As always, she laughed. Carol was the only one who thought I sounded anything like him. Tim complained that I sounded more
like Yogi Bear. “Relax, doctor,” she said. “You’re not likely to meet anyone on the midnight-to-eight shift worth turning
on. Besides, half an hour from now you’ll smell of this place, longing for that sweet scent of cat piss.” She pulled her black
leather jacket with all the zippers out of the closet and draped it over her arm. The leather monstrosity belonged to her
ex-husband, which he’d been begging her to return since they split up. She
refused to give it to him, wearing it herself even though she hated it, just so he couldn’t sneak into her house and take
it. Carol walked beside me, the zippers rattling with each step. “How’s Tim? Hanging in there?”

I nodded. “He’s fine. That whole mess is probably for the best. Forced him to slow down a bit. For the past week he’s been
trying to learn about auto mechanics from a bunch of books he bought.

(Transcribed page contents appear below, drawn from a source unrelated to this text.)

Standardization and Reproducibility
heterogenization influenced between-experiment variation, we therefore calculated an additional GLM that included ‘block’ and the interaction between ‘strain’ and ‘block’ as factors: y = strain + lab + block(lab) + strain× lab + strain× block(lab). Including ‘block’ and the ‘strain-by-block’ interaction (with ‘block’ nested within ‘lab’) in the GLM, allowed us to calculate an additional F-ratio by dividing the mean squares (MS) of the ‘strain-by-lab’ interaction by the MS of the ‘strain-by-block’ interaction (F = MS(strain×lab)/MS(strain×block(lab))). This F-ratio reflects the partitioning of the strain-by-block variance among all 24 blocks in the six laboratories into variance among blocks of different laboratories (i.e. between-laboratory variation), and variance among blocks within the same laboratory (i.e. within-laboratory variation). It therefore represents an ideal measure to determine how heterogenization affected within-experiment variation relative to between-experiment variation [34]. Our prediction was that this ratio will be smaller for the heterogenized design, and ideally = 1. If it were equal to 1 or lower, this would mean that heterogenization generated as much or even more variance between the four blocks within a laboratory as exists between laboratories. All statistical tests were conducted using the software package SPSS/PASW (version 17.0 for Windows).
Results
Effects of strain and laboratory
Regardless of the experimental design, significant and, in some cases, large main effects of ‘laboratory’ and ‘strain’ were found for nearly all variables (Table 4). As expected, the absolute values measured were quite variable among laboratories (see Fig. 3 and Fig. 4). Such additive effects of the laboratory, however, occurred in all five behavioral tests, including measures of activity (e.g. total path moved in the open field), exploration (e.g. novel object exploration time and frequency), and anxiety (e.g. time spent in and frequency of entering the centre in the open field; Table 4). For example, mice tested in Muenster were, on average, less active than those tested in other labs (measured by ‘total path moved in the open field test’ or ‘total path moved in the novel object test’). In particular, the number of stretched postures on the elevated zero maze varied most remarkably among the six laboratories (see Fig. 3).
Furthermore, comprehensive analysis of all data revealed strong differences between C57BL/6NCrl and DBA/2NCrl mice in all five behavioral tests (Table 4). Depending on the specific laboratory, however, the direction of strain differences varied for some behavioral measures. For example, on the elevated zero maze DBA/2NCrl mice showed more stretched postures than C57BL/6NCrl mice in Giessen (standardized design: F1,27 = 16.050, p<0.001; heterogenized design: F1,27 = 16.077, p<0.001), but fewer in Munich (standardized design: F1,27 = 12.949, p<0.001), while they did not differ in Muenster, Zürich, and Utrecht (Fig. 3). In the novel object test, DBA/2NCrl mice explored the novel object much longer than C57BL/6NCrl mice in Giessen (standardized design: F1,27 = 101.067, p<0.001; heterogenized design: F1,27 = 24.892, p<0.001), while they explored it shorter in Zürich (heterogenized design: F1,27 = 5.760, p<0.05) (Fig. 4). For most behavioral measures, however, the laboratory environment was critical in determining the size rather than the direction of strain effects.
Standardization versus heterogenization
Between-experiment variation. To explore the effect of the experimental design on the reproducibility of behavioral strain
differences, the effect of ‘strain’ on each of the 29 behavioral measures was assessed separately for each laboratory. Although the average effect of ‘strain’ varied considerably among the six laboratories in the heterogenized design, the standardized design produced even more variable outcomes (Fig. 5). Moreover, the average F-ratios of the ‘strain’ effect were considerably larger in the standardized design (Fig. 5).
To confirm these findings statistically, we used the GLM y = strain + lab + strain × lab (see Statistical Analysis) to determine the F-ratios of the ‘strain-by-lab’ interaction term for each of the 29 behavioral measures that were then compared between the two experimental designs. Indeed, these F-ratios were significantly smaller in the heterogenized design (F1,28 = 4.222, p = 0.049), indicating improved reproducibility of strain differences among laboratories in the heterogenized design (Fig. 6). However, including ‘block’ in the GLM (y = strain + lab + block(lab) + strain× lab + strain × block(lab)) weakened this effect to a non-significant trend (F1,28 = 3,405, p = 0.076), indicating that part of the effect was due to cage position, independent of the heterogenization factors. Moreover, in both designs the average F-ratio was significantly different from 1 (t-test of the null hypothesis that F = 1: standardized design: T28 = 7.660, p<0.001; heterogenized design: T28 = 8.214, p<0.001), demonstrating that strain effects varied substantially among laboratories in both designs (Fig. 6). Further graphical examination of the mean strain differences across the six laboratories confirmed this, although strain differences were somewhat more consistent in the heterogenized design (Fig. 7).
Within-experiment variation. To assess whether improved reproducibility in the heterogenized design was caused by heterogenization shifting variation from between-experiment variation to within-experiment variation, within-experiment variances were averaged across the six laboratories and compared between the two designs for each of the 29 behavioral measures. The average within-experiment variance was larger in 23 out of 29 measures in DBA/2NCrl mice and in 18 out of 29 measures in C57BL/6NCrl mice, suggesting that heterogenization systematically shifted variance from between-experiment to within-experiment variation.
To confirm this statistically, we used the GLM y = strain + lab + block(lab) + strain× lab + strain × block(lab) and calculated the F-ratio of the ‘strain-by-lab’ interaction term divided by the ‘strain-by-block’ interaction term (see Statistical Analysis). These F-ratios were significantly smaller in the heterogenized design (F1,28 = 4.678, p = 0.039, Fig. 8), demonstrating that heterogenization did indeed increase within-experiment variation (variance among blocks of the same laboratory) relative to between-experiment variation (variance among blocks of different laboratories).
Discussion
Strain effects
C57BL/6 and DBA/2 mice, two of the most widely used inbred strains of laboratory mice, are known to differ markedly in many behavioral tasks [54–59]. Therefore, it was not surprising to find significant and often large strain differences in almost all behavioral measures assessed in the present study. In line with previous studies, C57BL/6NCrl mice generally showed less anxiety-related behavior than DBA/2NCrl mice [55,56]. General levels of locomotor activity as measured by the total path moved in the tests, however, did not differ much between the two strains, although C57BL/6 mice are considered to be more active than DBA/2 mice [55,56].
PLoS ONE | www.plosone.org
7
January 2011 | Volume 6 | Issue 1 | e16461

He took the engine of his Miata apart and can’t get
it back together. He’s working out with weights every day, which he hasn’t done since college. He’s talking about us camping
again, doing all the stuff he hasn’t done BMS.”

“BMS?”

“Before med school. Anyway, I’m glad they’re making him take his vacation days. This week he’s going to slop around the house
and catch up on all the kung-fu videos he’s missed, and next week we head for Carmel for a weekend of…” I took a deep breath
and tried to think of the right word. I gave up and shrugged.